Cluster Mechatronik & Automation

News

24.04.2017

Integrierte Produktionsplanung und -steuerung von kundenindividuellen und standardisierten Produkten in flexiblen Produktionssystemen

Ausgangssituation
Kontinuierlich steigende Kundenansprüche und ein wachsender internationaler Wettbewerb erfordern einen stetigen Ausbau des Leistungsangebotes produzierender Unternehmen. Mittels immer kürzer werdenden Produkt- und Innovationszyklen streben Unternehmen eine nahezu vollständige Erfüllung der Kundenwünsche und Differenzierung vom Wettbewerb an. Dadurch ergab sich in den letzten Jahren ein starker Anstieg der Variantenvielfalt, die von vordefinierten Varianten über Produktkonfiguratoren bis hin zu kundeninnovierten Produkten reicht.
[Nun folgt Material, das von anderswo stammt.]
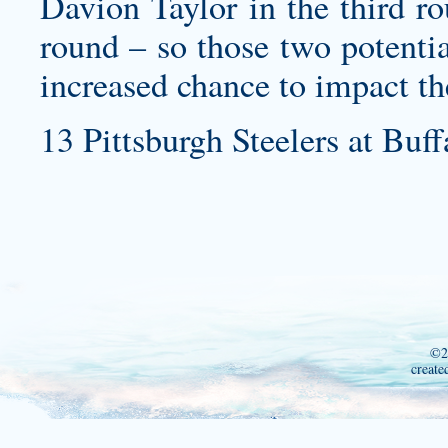
Davion Taylor in the third r
round – so those two potentia
increased chance to impact th
13 Pittsburgh Steelers at Buff
©2
create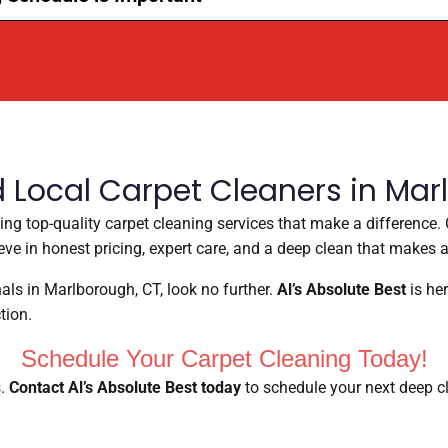
d Local Carpet Cleaners in Mar
ding top-quality carpet cleaning services that make a differenc
ve in honest pricing, expert care, and a deep clean that makes a
onals in Marlborough, CT, look no further.
Al’s Absolute Best
is her
tion.
Schedule Your Carpet Cleaning Today!
s.
Contact Al’s Absolute Best today
to schedule your next deep cl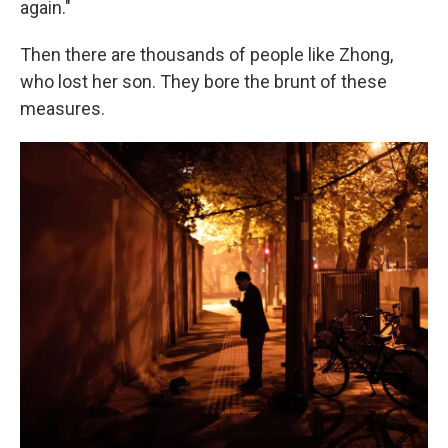
again."
Then there are thousands of people like Zhong,
who lost her son. They bore the brunt of these
measures.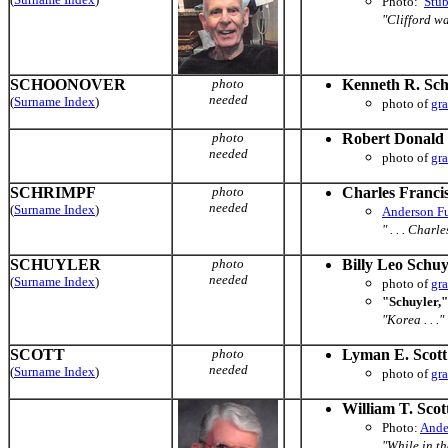
Photo:
Stu
"Clifford wa
SCHOONOVER
photo
Kenneth R. Sc
needed
(
Surname Index
)
photo of
gr
photo
Robert Donald
needed
photo of
gr
SCHRIMPF
photo
Charles Franci
needed
(
Surname Index
)
Anderson F
" . . . Charl
SCHUYLER
photo
Billy Leo Schuy
needed
(
Surname Index
)
photo of
gr
"Schuyler,"
"Korea . . ."
SCOTT
photo
Lyman E. Scott 
needed
(
Surname Index
)
photo of
gr
William T. Scott
Photo:
Ande
"While in th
InnoCyFer – das Toolkit zur kundenindividuellen Produktion
Im Forschungsprojekt InnoCyFer (Integrierte Gestaltung und Herstellung kundeninnovierter Produkte in cyber-physischen Fertigungssystemen) wurde das Ziel verfolgt, die integrierte Gestaltung und Herstellung kundeninnovierter Produkte zu ermöglichen. Um die differenzierten Wünsche, Bedürfnisse und Anforderungen der Kunden bestmöglich erfassen und umzusetzen, gilt es den Kunden umfassend in den Prozess der Produktentwicklung und -herstellung zu integrieren. Durch die direkte Kommunikation des Kunden mit dem Unternehmen über Web-2.0-Plattformen wird dieser in die Lage versetzt, mit umfangreicher Gestaltungsfreiheit in den Prozess der Produktentwicklung einzugreifen. Dadurch können Wünsche und Ideen des Kunden bereits in die Entwicklung des individuellen Produkts integriert werden, wie in Abbildung 1 dargestellt. Gelingt es, die mit Intelligenz und Kommunikationsfähigkeit ausgestattete Produktion mit einer Plattform zur kundenindividuellen Gestaltung von Endprodukten zu koppeln und somit eine Fertigung ohne Medienbrüche zu ermöglichen, ergibt sich ein Technologievorsprung, der die Wettbewerbsfähigkeit deutscher Unternehmen nachhaltig festigt. Zusammenfassend ergeben sich für die Herstellung hoch individualisierter Produkte insbesondere für die Produktionsplanung und –steuerung (PPS) neue Herausforderungen, die durch geeignete Methoden beherrschbar gemacht werden müssen.

 

Transfer von Forschungsergebnissen in die Industrie
Um einen weitreichenden Transfer von Forschungsergebnissen aus dem Forschungsprojekt InnoCyFer zu demonstrieren, wurde im Rahmen eines Transferprojektes die Konzeption einer flexiblen Fertigungslinie mit der angrenzenden Logistik in Zusammenarbeit mit der BSH Hausgeräte GmbH vorgenommen. Beispielhaft wurde hierzu die Fertigung einer Küchenmaschine am BSH Standort Nazarje, Slowenien für den Transfer ausgewählt. Der Fokus bei diesem Vorhaben lag auf der PPS eines flexiblen Produktionssystems zur Abarbeitung von Fertigungsaufträgen, unabhängig von der gegebenen Losgröße. Kundenindividuelle Einzelaufträge sollen auf derselben Produktionslinie zu vergleichbaren Herstellkosten wie das Standardprodukt produziert werden können.
Im ersten Schritt wurden relevante Betriebsdaten der bestehenden Produktionslinie aufgenommen und ein Simulationsmodell entwickelt. Mittels des Modells konnten verschiedene PPS-strategien getestet werden ohne die laufende Produktion zu beinträchtigen. Die Analyse zeigte, dass bei gegebenem Takt und geforderter Output Menge eine physische Änderung des bestehenden Fertigungssystems zwingend notwendig wurde. Für die komplexe Problemstellung wurde die Methode des morphologischen Kastens angewandt. Daraus wurden unterschiedliche Konzepte für Montagelinien entwickelt, die eine gemeinsame Produktion von kundenindividuellen und standardisierten Produkten ermöglichen. Um den Lösungsraum einzugrenzen wurde eine Entscheidungsmatrix mit sieben zu bewertenden Kriterien aufgestellt, welche in Abbildung 2 gezeigt wird. Mittels der Methode des paarweisen Vergleichs wurden die definierten Kriterien durch Fachexperten aus Produktion, Qualitätsmanagement, Logistik und IT gewichtet.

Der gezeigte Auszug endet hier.